### ACTIVITY:
Only the lines from the line holding "Жить надо для себя: 8 правил" through the final line of the entries below are to be returned, exactly as they stand.

[Transcribed page contents]
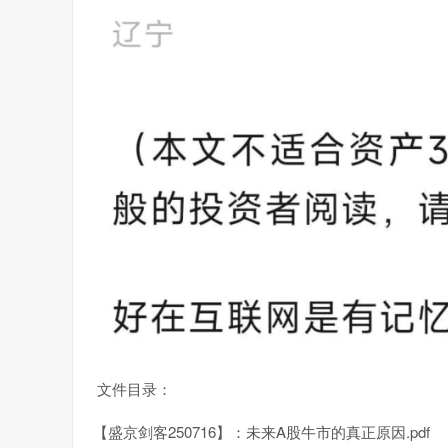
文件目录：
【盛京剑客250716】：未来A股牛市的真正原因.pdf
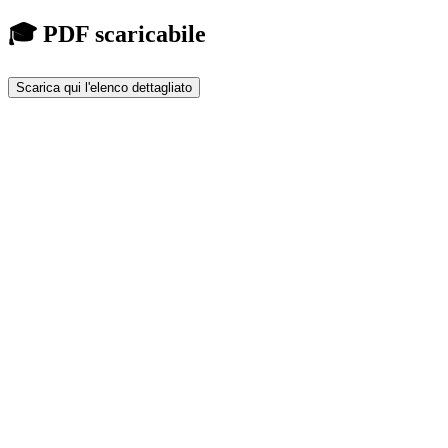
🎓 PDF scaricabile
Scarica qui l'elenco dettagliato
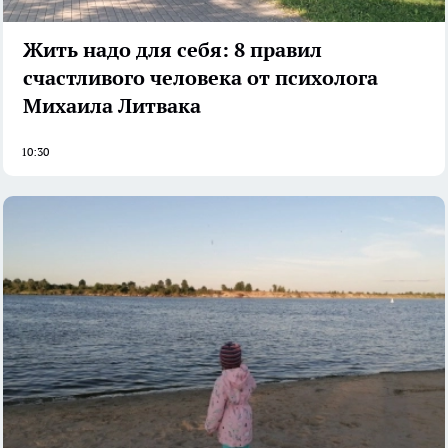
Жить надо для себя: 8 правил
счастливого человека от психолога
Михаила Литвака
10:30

### SOLUTION TO THIS EXERCISE:
Жить надо для себя: 8 правил
счастливого человека от психолога
Михаила Литвака
10:30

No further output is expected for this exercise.